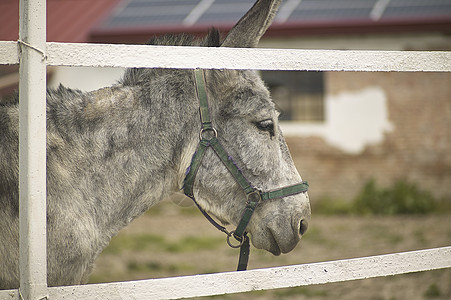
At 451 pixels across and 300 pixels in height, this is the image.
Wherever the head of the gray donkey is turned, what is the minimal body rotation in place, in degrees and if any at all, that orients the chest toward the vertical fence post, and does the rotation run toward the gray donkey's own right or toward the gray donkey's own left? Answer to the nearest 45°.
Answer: approximately 135° to the gray donkey's own right

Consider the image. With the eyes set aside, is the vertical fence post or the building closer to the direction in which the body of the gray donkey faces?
the building

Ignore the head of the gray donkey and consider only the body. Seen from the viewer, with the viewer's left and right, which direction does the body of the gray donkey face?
facing to the right of the viewer

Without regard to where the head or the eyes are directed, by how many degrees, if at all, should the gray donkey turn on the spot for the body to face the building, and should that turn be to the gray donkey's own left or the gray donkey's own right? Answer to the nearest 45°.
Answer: approximately 45° to the gray donkey's own left

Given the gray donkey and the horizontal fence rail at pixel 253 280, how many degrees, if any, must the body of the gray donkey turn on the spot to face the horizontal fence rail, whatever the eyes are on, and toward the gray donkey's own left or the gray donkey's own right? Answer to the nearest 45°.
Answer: approximately 45° to the gray donkey's own right
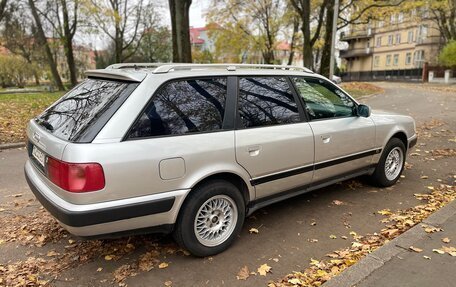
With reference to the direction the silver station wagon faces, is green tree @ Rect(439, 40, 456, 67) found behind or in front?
in front

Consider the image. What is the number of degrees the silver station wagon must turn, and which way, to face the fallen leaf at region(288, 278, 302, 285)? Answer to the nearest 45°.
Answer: approximately 90° to its right

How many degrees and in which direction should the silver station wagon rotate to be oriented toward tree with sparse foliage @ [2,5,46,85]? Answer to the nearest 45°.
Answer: approximately 90° to its left

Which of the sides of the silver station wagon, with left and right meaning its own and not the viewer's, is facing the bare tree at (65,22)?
left

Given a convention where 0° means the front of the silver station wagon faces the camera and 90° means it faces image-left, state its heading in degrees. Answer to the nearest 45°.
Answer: approximately 225°

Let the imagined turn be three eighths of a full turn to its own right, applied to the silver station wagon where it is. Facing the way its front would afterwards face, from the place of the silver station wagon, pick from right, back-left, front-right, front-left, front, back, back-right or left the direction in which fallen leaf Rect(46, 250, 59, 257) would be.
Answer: right

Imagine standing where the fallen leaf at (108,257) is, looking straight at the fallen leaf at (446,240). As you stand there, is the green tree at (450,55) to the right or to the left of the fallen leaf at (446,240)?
left

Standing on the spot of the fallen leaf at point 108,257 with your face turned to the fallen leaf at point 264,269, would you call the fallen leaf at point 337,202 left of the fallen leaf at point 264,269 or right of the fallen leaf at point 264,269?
left
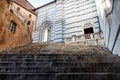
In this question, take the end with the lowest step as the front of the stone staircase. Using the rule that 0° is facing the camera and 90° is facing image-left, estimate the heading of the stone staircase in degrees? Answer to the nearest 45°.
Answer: approximately 0°

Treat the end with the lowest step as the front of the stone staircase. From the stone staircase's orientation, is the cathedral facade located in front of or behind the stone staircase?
behind
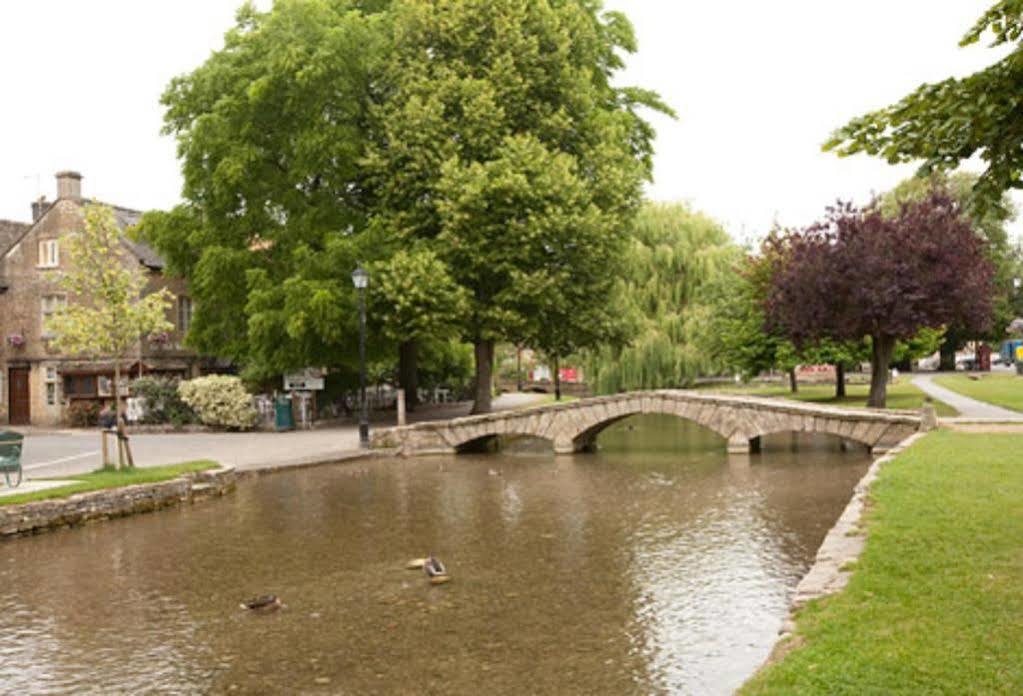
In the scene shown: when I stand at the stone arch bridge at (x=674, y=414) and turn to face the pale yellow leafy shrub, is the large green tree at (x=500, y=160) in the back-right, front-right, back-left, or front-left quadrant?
front-right

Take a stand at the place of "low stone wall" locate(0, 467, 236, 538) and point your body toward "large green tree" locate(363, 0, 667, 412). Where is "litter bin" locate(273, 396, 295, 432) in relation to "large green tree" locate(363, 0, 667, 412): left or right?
left

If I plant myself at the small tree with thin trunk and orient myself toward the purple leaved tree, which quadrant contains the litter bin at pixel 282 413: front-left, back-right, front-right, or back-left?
front-left
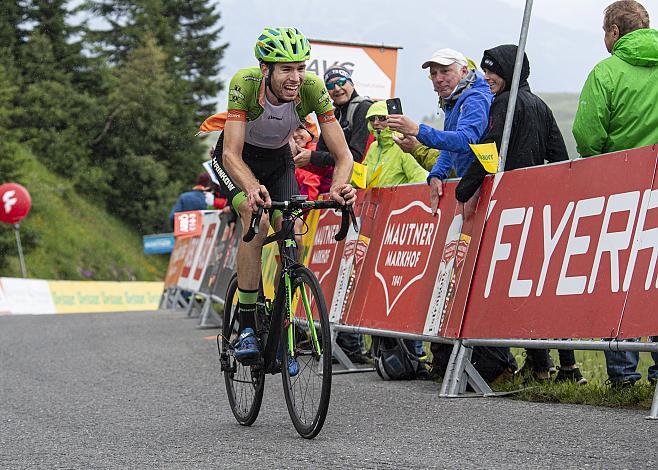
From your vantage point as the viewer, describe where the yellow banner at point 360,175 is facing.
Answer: facing the viewer and to the left of the viewer

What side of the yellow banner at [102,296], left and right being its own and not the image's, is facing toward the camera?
front

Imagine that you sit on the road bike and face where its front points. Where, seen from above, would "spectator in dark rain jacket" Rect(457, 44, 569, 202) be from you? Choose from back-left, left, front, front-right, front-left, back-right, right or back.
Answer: left

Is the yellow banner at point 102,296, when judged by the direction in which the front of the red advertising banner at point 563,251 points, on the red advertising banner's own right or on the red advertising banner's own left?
on the red advertising banner's own right

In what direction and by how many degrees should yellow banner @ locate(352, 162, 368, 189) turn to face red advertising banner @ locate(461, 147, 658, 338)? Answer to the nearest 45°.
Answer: approximately 90° to its left

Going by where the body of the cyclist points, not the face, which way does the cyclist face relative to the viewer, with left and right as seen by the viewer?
facing the viewer and to the right of the viewer

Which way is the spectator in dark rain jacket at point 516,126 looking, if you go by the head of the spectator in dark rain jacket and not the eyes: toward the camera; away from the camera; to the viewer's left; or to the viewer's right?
to the viewer's left
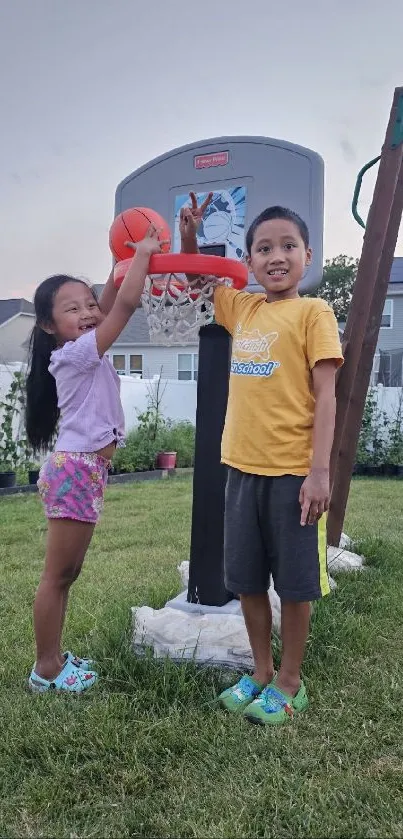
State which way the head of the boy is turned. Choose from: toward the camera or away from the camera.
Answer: toward the camera

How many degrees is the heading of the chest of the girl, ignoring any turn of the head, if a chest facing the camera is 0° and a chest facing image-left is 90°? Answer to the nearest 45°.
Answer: approximately 270°

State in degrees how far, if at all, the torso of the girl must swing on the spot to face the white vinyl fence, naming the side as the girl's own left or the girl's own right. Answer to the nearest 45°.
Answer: approximately 90° to the girl's own left

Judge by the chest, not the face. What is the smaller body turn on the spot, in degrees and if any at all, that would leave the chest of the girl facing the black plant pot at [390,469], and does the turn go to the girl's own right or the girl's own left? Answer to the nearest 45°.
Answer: approximately 45° to the girl's own left

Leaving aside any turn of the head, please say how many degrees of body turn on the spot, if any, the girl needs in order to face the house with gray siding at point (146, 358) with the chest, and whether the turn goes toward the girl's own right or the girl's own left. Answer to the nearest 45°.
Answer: approximately 90° to the girl's own left

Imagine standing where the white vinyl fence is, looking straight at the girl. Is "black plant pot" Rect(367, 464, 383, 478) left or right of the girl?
left

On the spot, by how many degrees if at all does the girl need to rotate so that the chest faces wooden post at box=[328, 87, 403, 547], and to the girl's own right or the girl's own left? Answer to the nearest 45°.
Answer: approximately 45° to the girl's own left
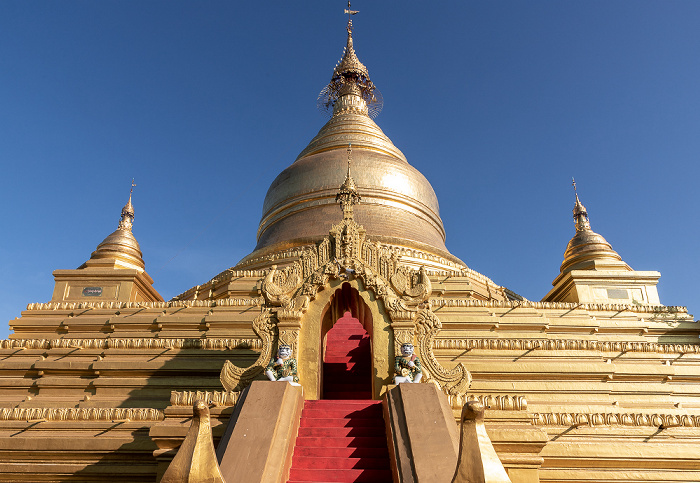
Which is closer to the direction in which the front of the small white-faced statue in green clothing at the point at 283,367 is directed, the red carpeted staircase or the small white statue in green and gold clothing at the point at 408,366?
the red carpeted staircase

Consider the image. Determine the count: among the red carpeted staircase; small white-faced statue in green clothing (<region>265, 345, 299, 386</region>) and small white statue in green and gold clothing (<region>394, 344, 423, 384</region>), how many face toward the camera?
3

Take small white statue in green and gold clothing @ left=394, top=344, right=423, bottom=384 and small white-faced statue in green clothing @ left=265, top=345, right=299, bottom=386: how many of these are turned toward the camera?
2

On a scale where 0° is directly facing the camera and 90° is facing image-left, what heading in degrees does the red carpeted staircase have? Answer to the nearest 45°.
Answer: approximately 0°

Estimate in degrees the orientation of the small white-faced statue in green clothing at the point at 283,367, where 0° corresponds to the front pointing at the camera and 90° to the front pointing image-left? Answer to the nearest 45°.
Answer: approximately 0°

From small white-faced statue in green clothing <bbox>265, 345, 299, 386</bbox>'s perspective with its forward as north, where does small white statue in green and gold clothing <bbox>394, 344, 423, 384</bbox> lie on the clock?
small white statue in green and gold clothing <bbox>394, 344, 423, 384</bbox> is roughly at 9 o'clock from small white-faced statue in green clothing <bbox>265, 345, 299, 386</bbox>.

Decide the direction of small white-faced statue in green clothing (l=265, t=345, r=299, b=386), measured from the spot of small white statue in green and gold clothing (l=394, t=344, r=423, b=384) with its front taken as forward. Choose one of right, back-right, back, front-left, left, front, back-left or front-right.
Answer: right
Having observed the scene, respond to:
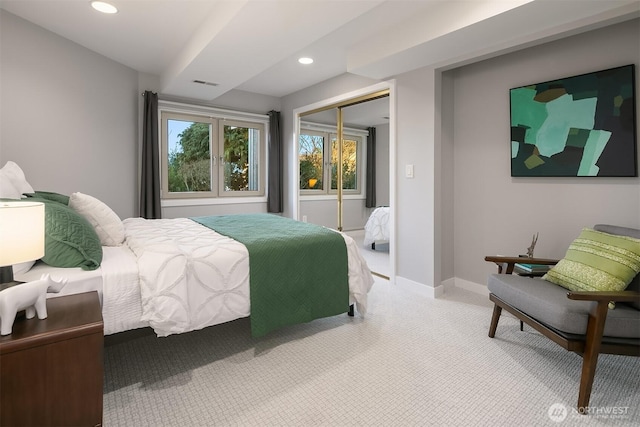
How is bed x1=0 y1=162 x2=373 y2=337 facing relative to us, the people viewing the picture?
facing to the right of the viewer

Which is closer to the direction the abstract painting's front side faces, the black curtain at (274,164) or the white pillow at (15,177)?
the white pillow

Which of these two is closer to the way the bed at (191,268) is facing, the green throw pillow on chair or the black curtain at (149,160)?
the green throw pillow on chair

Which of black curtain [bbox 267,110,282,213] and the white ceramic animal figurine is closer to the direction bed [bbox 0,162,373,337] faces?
the black curtain

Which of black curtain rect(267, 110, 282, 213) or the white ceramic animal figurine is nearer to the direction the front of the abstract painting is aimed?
the white ceramic animal figurine

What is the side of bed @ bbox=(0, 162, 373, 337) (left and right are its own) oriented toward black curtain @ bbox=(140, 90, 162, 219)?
left

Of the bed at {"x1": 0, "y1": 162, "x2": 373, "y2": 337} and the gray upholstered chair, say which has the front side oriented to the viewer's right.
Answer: the bed

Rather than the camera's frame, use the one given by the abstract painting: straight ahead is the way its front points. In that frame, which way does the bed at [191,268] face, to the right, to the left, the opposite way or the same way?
the opposite way

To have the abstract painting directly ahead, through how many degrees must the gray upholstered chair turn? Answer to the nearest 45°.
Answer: approximately 135° to its right

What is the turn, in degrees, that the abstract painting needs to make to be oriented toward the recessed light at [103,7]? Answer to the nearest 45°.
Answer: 0° — it already faces it

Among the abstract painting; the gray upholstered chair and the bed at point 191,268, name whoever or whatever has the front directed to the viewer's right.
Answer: the bed
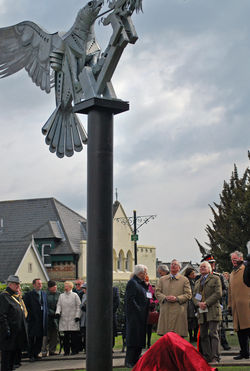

◆ **Goal of the exercise**: Please count the lines in the records above that contain the word "vinyl". Reply with only the number.

◆ **Solution for this exercise**: 2